If we take a Red LED with a standard forward voltage of 20mA and requires 1.2 volts, we need to send the remaining 7.8 volts through a resistor to prevent the LED from burning out. Using Ohms Law, we know that to work out the required resistance, we must divide the voltage (7.8 volts) by the current (20mA or 0.02A). This then provides us with the required resistance of 390 Ohms.
The higher the value of the resistor, the lower the voltage is feeding into the LED and the dimmer the light.
The lower the value of the resistor, the higher the voltage is flowing into the LED and the brighter the light.
What Does CLR Stand For In Guitar Effects Pedals?
A CLR in guitar effects pedals stands for Current Limiting Resistor. This is the resistor we use to define how much current goes through the LED.
How To Find The CLR In A Schematic?
A Current Limiting Resistor (CLR) will be found immediately before the LED in the circuit schematic. In a Bill of Material (BOM), this will generally be the only component with a range of potential values.
A great example of this can be found here by taking a look at the schematic for an Optical True Bypass Switch from FuzzDog.
In this schematic, FuzzDog has suggested values between 2K2 and 4K7. This is because they don’t know what colour LED you’re using and what the forward voltage requirements of that LED are.
How To Change The LED Brightness In A DIY Effects Pedal?
In order to make an LED brighter in your DIY guitar effects pedal, you need to first find the CLR (Current Limiting Resistor) in your circuit and find out what value it is. You can do this either with a multimeter or by looking at the coloured bands.
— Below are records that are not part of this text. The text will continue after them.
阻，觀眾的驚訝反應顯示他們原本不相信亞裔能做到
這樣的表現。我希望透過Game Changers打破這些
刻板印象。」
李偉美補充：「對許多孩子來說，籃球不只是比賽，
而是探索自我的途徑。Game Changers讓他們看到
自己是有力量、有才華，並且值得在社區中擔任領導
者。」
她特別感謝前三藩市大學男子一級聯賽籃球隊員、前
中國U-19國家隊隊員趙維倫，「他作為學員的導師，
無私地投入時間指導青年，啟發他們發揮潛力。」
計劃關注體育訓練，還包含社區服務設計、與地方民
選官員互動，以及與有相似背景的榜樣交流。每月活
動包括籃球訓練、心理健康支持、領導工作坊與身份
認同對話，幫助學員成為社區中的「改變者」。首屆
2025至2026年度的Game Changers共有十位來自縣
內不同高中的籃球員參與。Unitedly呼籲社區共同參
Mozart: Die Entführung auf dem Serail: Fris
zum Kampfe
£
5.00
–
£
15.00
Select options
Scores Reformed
You can find my guide on understanding these, here:
Once you understand what the value of the resistor is, you can tweak it to change the brightness of the LED.
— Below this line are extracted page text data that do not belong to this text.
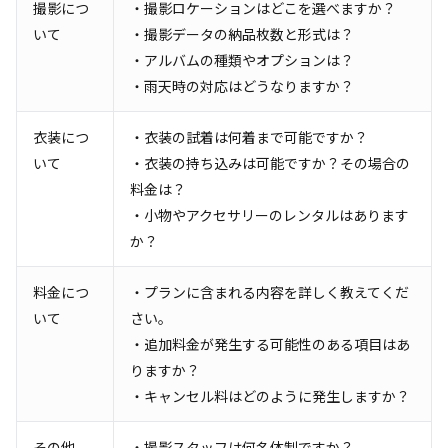
撮影につ
・撮影ロケーションはどこを選べますか？
いて
・撮影データの納品枚数と形式は？
・アルバムの種類やオプションは？
・雨天時の対応はどうなりますか？
衣装につ
・衣装の試着は何着まで可能ですか？
いて
・衣装の持ち込みは可能ですか？その場合の
料金は？
・小物やアクセサリーのレンタルはあります
か？
料金につ
・プランに含まれる内容を詳しく教えてくだ
いて
さい。
・追加料金が発生する可能性のある項目はあ
りますか？
・キャンセル料はどのように発生しますか？
その他
・撮影スタッフは何名体制ですか？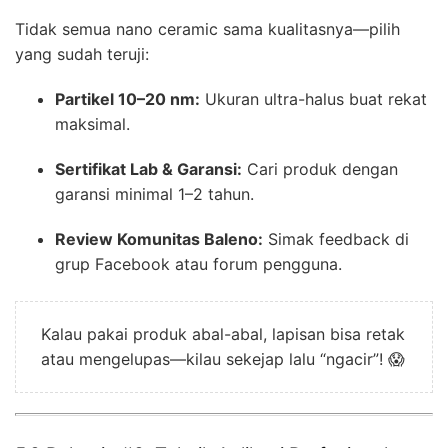
Tidak semua nano ceramic sama kualitasnya—pilih
yang sudah teruji:
Partikel 10–20 nm:
Ukuran ultra-halus buat rekat
maksimal.
Sertifikat Lab & Garansi:
Cari produk dengan
garansi minimal 1–2 tahun.
Review Komunitas Baleno:
Simak feedback di
grup Facebook atau forum pengguna.
Kalau pakai produk abal-abal, lapisan bisa retak
atau mengelupas—kilau sekejap lalu “ngacir”! 😱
How To Make The LED Brighter In A DIY Effects Pedal?
In order to make your LEDs shine brighter in your effects pedal, you need to slightly increase the voltage to the LED by lowering the resistance. Be careful not to increase this by too much, otherwise, you could end up burning out your guitar pedal LEDs.
If you’re not sure what resistor to use, why not use a socket so that you can easily swap out resistor values. Once you’re happy with a specific value, remove the sockets and solder the resistor in place.
How To Make The LED Less Bright In A DIY Effects Pedal?
In order to make your LEDs less bright in your DIY guitar effects pedals, you need to slightly decrease the voltage to the LED by increasing the resistance. If you increase the resistance too much and starve the LED of the voltage that it requires, you may find that the LED no longer illuminates.
Test out a few options using a socket and once you’re happy with the brightness of your guitar pedal LED, remove the sockets from your circuit and solder the new resistor in place.
There you have it, that’s how we can change the brightness of an LED in a DIY guitar effects pedal. This is also a fantastic modification to make to a store-bought effects pedal if the LED brightness isn’t quite to your liking.